Start of Block

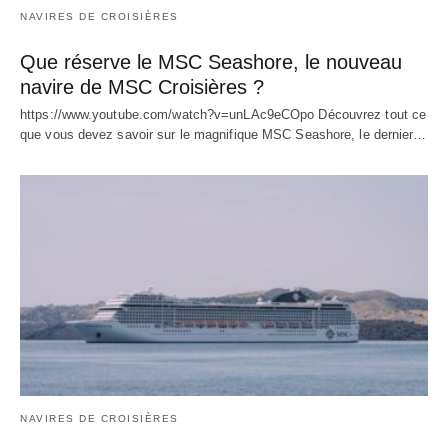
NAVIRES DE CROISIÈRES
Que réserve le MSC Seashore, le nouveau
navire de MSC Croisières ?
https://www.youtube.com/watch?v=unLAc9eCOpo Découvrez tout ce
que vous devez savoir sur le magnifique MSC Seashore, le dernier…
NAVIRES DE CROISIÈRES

End of Block

■ WHAT YOU WILL DO: Could you reproduce all of the material exactly? Keep the pictures out of it.

■ EXERCISE OUTPUT:
NAVIRES DE CROISIÈRES
Que réserve le MSC Seashore, le nouveau
navire de MSC Croisières ?
https://www.youtube.com/watch?v=unLAc9eCOpo Découvrez tout ce
que vous devez savoir sur le magnifique MSC Seashore, le dernier…
NAVIRES DE CROISIÈRES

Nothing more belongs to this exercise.